Other factors also helped drive revenue growth, Dubyak says. “We saw transactions on our core North American fleet business grow 6%, which is the strongest growth we’ve seen since the end of 2008,” he says, suggesting it signals a rebound in the economy. Dubyak told analysts during a May 4 conference call the Southwest region had the most growth during the quarter, followed by the Northeast.
The company’s performance was better than anticipated, analysts say. “Revenue growth was solid and better than expected, aided by improving transaction growth and lower credit losses as the economy recovers, as well as higher gas prices and favorable foreign currency,” Tien-tsin Huang, analyst at J.P. Morgan Securities Inc., said in an e-mail.
Corporate card purchase volume grew 67.6%, to $1.43 billion from $853 million. “We’ve seen tremendous growth so far this year, and we are expanding our sales force and looking to expand [the program] internationally,” says Dubyak. He put the statistic in perspective during the conference call with analysts, saying, “in 2006–the year after we went public–total purchase volume was $1.3 billion for the full year.”
The absorption of an unnamed bank partner’s single-use hotel card program, which experienced growth in the online travel segment during the quarter, also helped drive corporate card transaction growth, Dubyak says.
Wright Express’ MasterCard program “has been a terrific asset that continues to surprise on the upside” and has growth potential for new markets, J.P. Morgan’s Huang said in his e-mail. “Its single-use product continues to gain share, especially in high-growth verticals like online travel (including clients such as Priceline and Expedia) where secular growth remains strong.”
Huang foresees more growth coming from further penetration into the online travel vertical market and from new markets like insurance.
The company processed 70.3 million fuel card transactions during the quarter, up 13.8% from 61.8 million. Payment-processing volume–where Wright Express funds the receivables–increased 14.3%, to 56 million transactions from 49 million.

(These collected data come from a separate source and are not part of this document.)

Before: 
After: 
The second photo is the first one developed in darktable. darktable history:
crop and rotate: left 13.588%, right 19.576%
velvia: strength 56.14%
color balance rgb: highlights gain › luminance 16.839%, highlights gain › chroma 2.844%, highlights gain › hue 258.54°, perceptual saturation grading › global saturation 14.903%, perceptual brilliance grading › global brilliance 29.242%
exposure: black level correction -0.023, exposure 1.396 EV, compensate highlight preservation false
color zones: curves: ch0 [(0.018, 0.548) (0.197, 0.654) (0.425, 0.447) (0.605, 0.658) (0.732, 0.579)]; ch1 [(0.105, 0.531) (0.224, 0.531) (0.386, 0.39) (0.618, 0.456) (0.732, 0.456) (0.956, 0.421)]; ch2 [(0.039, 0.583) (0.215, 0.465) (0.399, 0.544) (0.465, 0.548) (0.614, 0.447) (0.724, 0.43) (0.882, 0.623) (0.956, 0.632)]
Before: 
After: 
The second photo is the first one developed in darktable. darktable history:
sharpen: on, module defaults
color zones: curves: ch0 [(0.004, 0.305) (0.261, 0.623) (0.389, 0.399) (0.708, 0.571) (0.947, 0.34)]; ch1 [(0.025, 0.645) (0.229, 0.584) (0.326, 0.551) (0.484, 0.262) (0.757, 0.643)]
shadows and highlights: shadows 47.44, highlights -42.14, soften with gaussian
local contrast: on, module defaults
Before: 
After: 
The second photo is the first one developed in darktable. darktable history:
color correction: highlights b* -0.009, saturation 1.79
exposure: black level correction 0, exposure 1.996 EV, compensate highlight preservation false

Unfunded transaction-processing volume increased 12.6%, to 14.3 million transactions from 12.7 million.
Wright Express’ September acquisition of Australia-based Retail Decisions Ltd., now called Wright Express Australia, also drove revenue during the quarter, Dubyak says. “We’re getting some lift from the exchange rate [in that program,]” he says. (
Dubyak also told analysts of further expansion plans in Australia. “BP in Australia, which is roughly double the size of BP New Zealand, successfully came online a few days ago,” he said during the call.
Higher fuel prices also provided revenue growth, the company noted in its earnings release. Domestic fuel prices increased 22.5%, to $3.38 per gallon from $2.76 per gallon a year earlier.
Wright Express serviced approximately 5.4 million vehicles during the first quarter, a 20% increase from 4.5 million a year earlier.
The company expects second quarter revenue to be approximately $132 million to $137 million and adjusted net income to fall between $33 million to $35 million.
Wright Express stock was trading at $54.79 at mid-day Wednesday after the earnings call. At mid-day Thursday, the stock was trading at $54.96.